Document source
En matière de labels, on a vite fait le tour au Luxembourg. Une petite dizaine de structures vivotent dans une précarité préoccupante et celles-ci ne doivent leur survie qu’à la pugnacité et la passion de leurs instigateurs de sortir des disques malgré des ventes souvent réduites à peau de chagrin. Parmi celles-ci, on compte Lili is Pi, basé à Differdange, qui héberge une poignée d’artistes comme les locaux Hal Flavin, mais aussi les deux sorties suivantes qui soulignent l’attachement du label pour les song-writers.

[Contenu transcrit des pages]

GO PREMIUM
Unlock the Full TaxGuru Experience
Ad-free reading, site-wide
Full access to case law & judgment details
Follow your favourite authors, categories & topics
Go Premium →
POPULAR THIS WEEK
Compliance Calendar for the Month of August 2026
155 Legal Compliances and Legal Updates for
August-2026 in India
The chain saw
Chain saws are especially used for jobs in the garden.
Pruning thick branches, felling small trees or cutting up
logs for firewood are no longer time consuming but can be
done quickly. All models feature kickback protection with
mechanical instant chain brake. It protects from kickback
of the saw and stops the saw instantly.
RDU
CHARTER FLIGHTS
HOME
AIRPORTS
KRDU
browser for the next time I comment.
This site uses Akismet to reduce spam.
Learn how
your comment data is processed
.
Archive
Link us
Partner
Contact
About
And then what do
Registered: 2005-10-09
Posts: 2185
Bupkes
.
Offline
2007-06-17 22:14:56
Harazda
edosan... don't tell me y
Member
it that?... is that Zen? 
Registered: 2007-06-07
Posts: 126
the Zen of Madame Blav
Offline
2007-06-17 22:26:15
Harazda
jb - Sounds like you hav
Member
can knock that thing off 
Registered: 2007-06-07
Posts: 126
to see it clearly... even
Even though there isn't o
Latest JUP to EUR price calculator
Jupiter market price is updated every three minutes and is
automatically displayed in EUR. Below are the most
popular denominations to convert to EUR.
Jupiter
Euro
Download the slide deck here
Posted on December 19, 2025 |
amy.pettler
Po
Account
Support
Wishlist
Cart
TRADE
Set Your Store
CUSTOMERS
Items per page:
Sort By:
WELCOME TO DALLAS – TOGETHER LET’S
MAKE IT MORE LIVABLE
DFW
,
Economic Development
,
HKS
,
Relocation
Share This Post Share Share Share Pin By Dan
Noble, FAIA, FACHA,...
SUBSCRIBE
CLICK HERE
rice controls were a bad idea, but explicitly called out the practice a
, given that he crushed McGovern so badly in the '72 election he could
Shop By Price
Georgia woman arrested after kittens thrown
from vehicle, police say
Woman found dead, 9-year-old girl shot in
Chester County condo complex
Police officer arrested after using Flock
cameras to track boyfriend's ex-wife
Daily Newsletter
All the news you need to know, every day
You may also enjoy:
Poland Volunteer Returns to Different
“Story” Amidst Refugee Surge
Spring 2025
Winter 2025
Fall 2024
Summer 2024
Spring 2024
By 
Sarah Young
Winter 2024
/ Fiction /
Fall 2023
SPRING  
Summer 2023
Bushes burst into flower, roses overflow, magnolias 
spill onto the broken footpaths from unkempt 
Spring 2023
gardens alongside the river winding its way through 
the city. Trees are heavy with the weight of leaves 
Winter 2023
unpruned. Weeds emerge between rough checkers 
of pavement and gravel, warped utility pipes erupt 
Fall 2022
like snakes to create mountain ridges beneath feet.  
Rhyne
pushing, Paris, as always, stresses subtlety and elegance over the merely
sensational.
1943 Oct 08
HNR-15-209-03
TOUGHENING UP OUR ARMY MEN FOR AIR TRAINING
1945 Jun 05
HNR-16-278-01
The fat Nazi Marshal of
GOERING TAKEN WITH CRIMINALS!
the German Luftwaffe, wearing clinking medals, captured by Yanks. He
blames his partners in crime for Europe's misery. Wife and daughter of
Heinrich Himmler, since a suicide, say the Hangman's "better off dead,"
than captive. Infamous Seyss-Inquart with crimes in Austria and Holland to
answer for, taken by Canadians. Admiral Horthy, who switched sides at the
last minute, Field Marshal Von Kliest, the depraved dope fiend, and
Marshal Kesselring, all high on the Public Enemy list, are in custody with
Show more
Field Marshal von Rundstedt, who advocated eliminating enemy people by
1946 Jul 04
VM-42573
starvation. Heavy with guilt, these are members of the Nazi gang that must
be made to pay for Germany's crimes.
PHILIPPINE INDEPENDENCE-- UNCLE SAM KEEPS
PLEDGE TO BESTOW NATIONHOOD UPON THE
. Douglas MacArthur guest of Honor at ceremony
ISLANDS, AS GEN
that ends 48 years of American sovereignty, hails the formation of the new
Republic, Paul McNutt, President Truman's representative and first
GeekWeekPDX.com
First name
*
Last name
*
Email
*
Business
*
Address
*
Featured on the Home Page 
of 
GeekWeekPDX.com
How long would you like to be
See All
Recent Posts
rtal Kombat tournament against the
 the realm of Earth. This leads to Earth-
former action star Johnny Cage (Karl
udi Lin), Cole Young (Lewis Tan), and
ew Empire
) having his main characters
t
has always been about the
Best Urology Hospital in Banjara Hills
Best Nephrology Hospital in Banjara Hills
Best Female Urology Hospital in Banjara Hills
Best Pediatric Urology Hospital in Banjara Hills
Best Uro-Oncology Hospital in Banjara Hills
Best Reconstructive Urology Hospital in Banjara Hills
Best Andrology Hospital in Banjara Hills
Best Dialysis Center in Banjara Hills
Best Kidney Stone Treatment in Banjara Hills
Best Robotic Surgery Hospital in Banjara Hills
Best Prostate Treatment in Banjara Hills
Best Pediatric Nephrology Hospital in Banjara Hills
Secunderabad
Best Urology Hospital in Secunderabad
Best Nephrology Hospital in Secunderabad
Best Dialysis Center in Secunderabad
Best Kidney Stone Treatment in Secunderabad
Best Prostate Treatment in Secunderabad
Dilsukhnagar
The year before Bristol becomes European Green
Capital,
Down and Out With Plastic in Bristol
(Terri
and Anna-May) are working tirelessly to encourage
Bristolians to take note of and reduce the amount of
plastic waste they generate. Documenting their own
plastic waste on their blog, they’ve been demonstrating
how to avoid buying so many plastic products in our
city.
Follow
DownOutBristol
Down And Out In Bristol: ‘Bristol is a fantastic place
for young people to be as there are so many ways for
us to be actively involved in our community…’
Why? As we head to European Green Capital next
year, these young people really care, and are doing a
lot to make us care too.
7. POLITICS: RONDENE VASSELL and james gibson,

Énoncé du problème
Expliquez, d'après le document source, ce qui permet aux labels luxembourgeois de survivre malgré leur précarité.

Votre solution
Ces structures ne doivent leur survie qu'à la pugnacité et à la passion de leurs instigateurs. Ceux-ci tiennent à sortir des disques malgré des ventes souvent réduites à peau de chagrin.